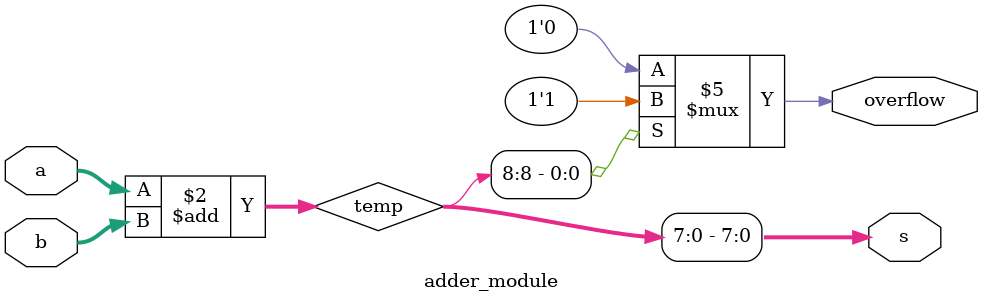
<source format=sv>
module top_module (
	input [7:0] a,
	input [7:0] b,
	output [7:0] s,
	output overflow
);

	// Declare internal signals
	wire [7:0] sum;
	reg overflow;

	// Adder module instantiation
	adder_module adder(
		.a(a),
		.b(b),
		.s(sum),
		.overflow(overflow)
	);

	// Assign output signals
	assign s = sum;

endmodule
module adder_module (
	input [7:0] a,
	input [7:0] b,
	output [7:0] s,
	output overflow
);
	reg [8:0] temp;

	// Adder logic
	always @* begin
		temp = a + b;	// Perform addition
		if (temp[8] == 1'b1)	// Check for overflow
			overflow = 1'b1;
		else
			overflow = 1'b0;
	end

	// Output assignment
	assign s = temp[7:0];

endmodule

</source>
==================================================
**TASK STATEMENT**: Copy nothing but the lines from the first one in the listing through the line with "Check for overflow", and omit the pictures.

**ANSWER SECTION**:
<source format=sv>
module top_module (
	input [7:0] a,
	input [7:0] b,
	output [7:0] s,
	output overflow
);

	// Declare internal signals
	wire [7:0] sum;
	reg overflow;

	// Adder module instantiation
	adder_module adder(
		.a(a),
		.b(b),
		.s(sum),
		.overflow(overflow)
	);

	// Assign output signals
	assign s = sum;

endmodule
module adder_module (
	input [7:0] a,
	input [7:0] b,
	output [7:0] s,
	output overflow
);
	reg [8:0] temp;

	// Adder logic
	always @* begin
		temp = a + b;	// Perform addition
		if (temp[8] == 1'b1)	// Check for overflow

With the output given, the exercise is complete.